No matter who wins, this can't end well...people like you should be burning in...you know, that place.
As usual, the only way to end a war for good is to discover its beginning...and end that beginning.
So, Uzi. Sorry to let you know, but this is as far as you go.
"lol ur stooped im God."
"Actually, as the omnipotent creator of this universe, I think I fit the bill more than some bearded guy who can't escape from some rope."
No post today, I have things to do. Happy Independence Day, to those who celebrate it! Tomorrow you all will be celebrating your independence against the Godmodder... Or maybe on Monday, since I may not be able to post tomorrow either. We'll see. Just because Tazz made an uber-long attack doesn't mean none of you can attack! Everyone, at least try to destroy the Godmodder!
A neutral, plain, voice starts booming from the skies around the godmodder, almost as if created by some sort of text-to-speech program, which it likely was. It then quickly drops in volume, to a more appropriate level.
"Ah, Richard, Godmodder, whatever you call yourself nowadays. This war has been a long twenty two months, but at last, it comes to a close. I still remember my first, and one of only, attacks aimed directly at you here, when I tried to poke you into the void.
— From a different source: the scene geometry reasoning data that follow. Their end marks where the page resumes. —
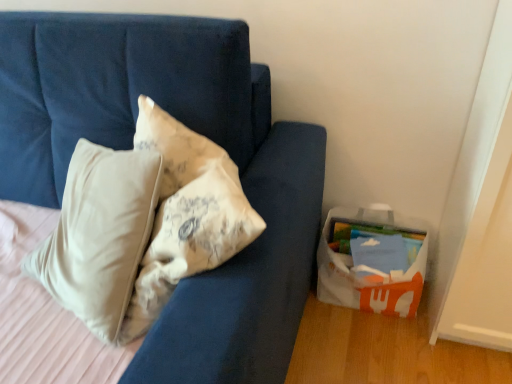
Identify the location of blue fabric couch at center. (194, 130).

Image resolution: width=512 pixels, height=384 pixels. Describe the element at coordinates (194, 130) in the screenshot. I see `blue fabric couch at center` at that location.

What is the approximate width of blue fabric couch at center?

blue fabric couch at center is 99.42 centimeters wide.

Image resolution: width=512 pixels, height=384 pixels. What do you see at coordinates (371, 262) in the screenshot?
I see `white plastic basket at lower right` at bounding box center [371, 262].

Where is `white plastic basket at lower right`? This screenshot has width=512, height=384. white plastic basket at lower right is located at coordinates (371, 262).

What is the approximate width of white plastic basket at lower right?

white plastic basket at lower right is 22.72 centimeters wide.

The width and height of the screenshot is (512, 384). I want to click on blue fabric couch at center, so click(x=194, y=130).

Does white plastic basket at lower right appear on the left side of blue fabric couch at center?

In fact, white plastic basket at lower right is to the right of blue fabric couch at center.

Between white plastic basket at lower right and blue fabric couch at center, which one is positioned behind?

white plastic basket at lower right is further from the camera.

Which is behind, point (421, 276) or point (225, 278)?

Positioned behind is point (421, 276).

From the picture: From the image's perspective, between white plastic basket at lower right and blue fabric couch at center, who is located below?

From the image's view, white plastic basket at lower right is below.

From a real-world perspective, is white plastic basket at lower right below blue fabric couch at center?

Indeed, from a real-world perspective, white plastic basket at lower right is positioned beneath blue fabric couch at center.

Considering the relative sizes of white plastic basket at lower right and blue fabric couch at center in the image provided, is white plastic basket at lower right wider than blue fabric couch at center?

In fact, white plastic basket at lower right might be narrower than blue fabric couch at center.

Based on the photo, from their relative heights in the image, would you say white plastic basket at lower right is taller or shorter than blue fabric couch at center?

In the image, white plastic basket at lower right appears to be shorter than blue fabric couch at center.

Looking at the image, does white plastic basket at lower right seem bigger or smaller compared to blue fabric couch at center?

white plastic basket at lower right is smaller than blue fabric couch at center.

Looking at this image, is white plastic basket at lower right not within blue fabric couch at center?

That's correct, white plastic basket at lower right is outside of blue fabric couch at center.

Would you say white plastic basket at lower right is a long distance from blue fabric couch at center?

That's not correct — white plastic basket at lower right is a little close to blue fabric couch at center.

Is white plastic basket at lower right oriented towards blue fabric couch at center?

No, white plastic basket at lower right is not turned towards blue fabric couch at center.

Can you tell me how much white plastic basket at lower right and blue fabric couch at center differ in facing direction?

There is a 0.669-degree angle between the facing directions of white plastic basket at lower right and blue fabric couch at center.

Looking at this image, how much distance is there between white plastic basket at lower right and blue fabric couch at center?

The distance of white plastic basket at lower right from blue fabric couch at center is 20.71 inches.

You are a GUI agent. You are given a task and a screenshot of the screen. Output one action in this format:
    pyautogui.click(x=<x>, y=<y>)
    Task: Click on the furniture that is in front of the white plastic basket at lower right
    The image size is (512, 384).
    Given the screenshot: What is the action you would take?
    pyautogui.click(x=194, y=130)

Considering the relative positions of blue fabric couch at center and white plastic basket at lower right in the image provided, is blue fabric couch at center to the left of white plastic basket at lower right from the viewer's perspective?

Yes.

Which object is closer to the camera taking this photo, blue fabric couch at center or white plastic basket at lower right?

Positioned in front is blue fabric couch at center.

Considering the points (39, 200) and (335, 282), which point is in front, point (39, 200) or point (335, 282)?

Point (39, 200)

From the image's perspective, is blue fabric couch at center on top of white plastic basket at lower right?

Correct, blue fabric couch at center appears higher than white plastic basket at lower right in the image.

From a real-world perspective, is blue fabric couch at center positioned under white plastic basket at lower right based on gravity?

Incorrect, from a real-world perspective, blue fabric couch at center is higher than white plastic basket at lower right.

Considering the relative sizes of blue fabric couch at center and white plastic basket at lower right in the image provided, is blue fabric couch at center thinner than white plastic basket at lower right?

No.

Between blue fabric couch at center and white plastic basket at lower right, which one has more height?

Standing taller between the two is blue fabric couch at center.

Considering the sizes of objects blue fabric couch at center and white plastic basket at lower right in the image provided, who is smaller, blue fabric couch at center or white plastic basket at lower right?

With smaller size is white plastic basket at lower right.

Is blue fabric couch at center positioned beyond the bounds of white plastic basket at lower right?

Yes, blue fabric couch at center is located beyond the bounds of white plastic basket at lower right.

Are blue fabric couch at center and white plastic basket at lower right located far from each other?

No, blue fabric couch at center is in close proximity to white plastic basket at lower right.

Is blue fabric couch at center oriented towards white plastic basket at lower right?

No, blue fabric couch at center is not facing towards white plastic basket at lower right.

Can you tell me how much blue fabric couch at center and white plastic basket at lower right differ in facing direction?

The angular difference between blue fabric couch at center and white plastic basket at lower right is 0.669 degrees.

Measure the distance from blue fabric couch at center to white plastic basket at lower right.

blue fabric couch at center is 20.71 inches from white plastic basket at lower right.

At what (x,y) coordinates should I click in order to perform the action: click on cardboard box below the blue fabric couch at center (from the image's perspective). Please return your answer as a coordinate pair (x, y). Looking at the image, I should click on (371, 262).

You are a GUI agent. You are given a task and a screenshot of the screen. Output one action in this format:
    pyautogui.click(x=<x>, y=<y>)
    Task: Click on the cardboard box on the right of blue fabric couch at center
    The height and width of the screenshot is (384, 512).
    Given the screenshot: What is the action you would take?
    pyautogui.click(x=371, y=262)

Locate an element on the screen. The image size is (512, 384). furniture that is on the left side of white plastic basket at lower right is located at coordinates (194, 130).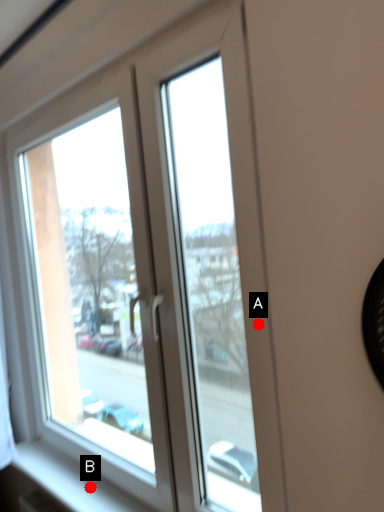
Question: Two points are circled on the image, labeled by A and B beside each circle. Which point is closer to the camera?

Choices:
 (A) A is closer
 (B) B is closer

Answer: (A)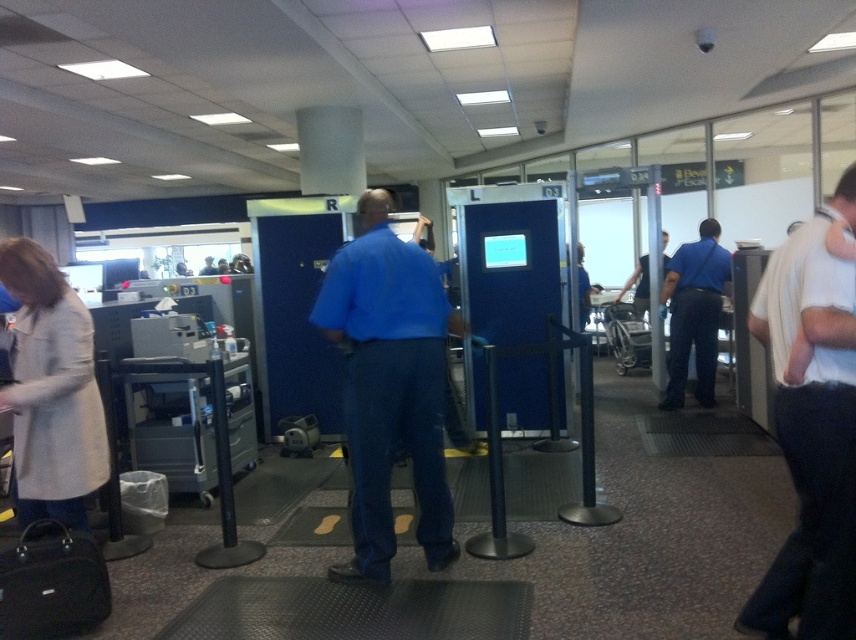
Question: Among these objects, which one is farthest from the camera?

Choices:
 (A) black leather suitcase at lower left
 (B) blue cotton shirt at center
 (C) light beige coat at left

Answer: (B)

Question: Based on their relative distances, which object is farther from the blue uniform at center?

Choices:
 (A) white cotton shirt at right
 (B) light beige coat at left
 (C) blue cotton shirt at center
 (D) black leather suitcase at lower left

Answer: (D)

Question: Based on their relative distances, which object is farther from the light beige coat at left?

Choices:
 (A) white cotton shirt at right
 (B) blue cotton shirt at center

Answer: (A)

Question: In this image, where is blue cotton shirt at center located relative to blue uniform at center?

Choices:
 (A) above
 (B) below

Answer: (B)

Question: Observing the image, what is the correct spatial positioning of white cotton shirt at right in reference to blue cotton shirt at center?

Choices:
 (A) right
 (B) left

Answer: (A)

Question: Is black leather suitcase at lower left to the left of blue uniform at center from the viewer's perspective?

Choices:
 (A) no
 (B) yes

Answer: (B)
Yet that wasn't my first interaction with you, was it?"
"February 6, 2013. Two years and five months ago, I attempted a suicide rush on you, involving banelings. For the next seven months, I would intermittently be one of your many opponents, and so it was again when the second war started. Until one day, it wasn't. A year of opposition and animosity simply... vanished... and with another baneling centered attack, over a year of uneasy alliance began. But it wasn't always uneasy, was it? We used to be true allies, but even then I wouldn't have called what we had friendship. I still remember when you created that memo for the PGs, and us four spent hours discussing strategy, life, and whatever came to mind."
"Eventually though, our alliance became strained. You would take command of my entities, and I would order them not to listen. You would rage at the betrayal of other PGs, and I would sit, watch, learn, and plan. Then one day, as abruptly as it began, our alliance came to an end, with not one baneling in sight. You swore revenge then, well, it looks like you won't get it, at least not this time. While I've enjoyed this war at times, and have made many more agreeable allies than you as a result, I will not miss this war."
"You know why? This entire two year long conflict has been meaningless. You don't fight for a good cause. You don't fight for your own people. You don't even fight for conquest, which I could at least respect. No, you fight, because it gives you short term life satisfaction when people ragequit. You are one of the most powerful people on the entire Earth, and what did you do with this power? Trap people on a Minecraft server. I hope your parents would be proud, if they knew what you've done with your life."
"You know what does matter though? What you did to this planet. Millions, billions, of natives have been misplaced or outright killed, and that's not even to mention the countless Minecraft mobs that no one cares for. This once pristine planet... now it's, well, look around. The entire server has been razed to the bedrock, and that's in the places where there's still bedrock left..."
"You know why my first attack on you failed? There were no holes to the void near the battlefield. Well, now, thanks to the war you started, there are holes to the void across the planet. I hope you appreciate the irony, as you fail, once again."
A translucent hand then appears in front of the godmodder, quickly solidifying.
"I poke the godmodder into the void."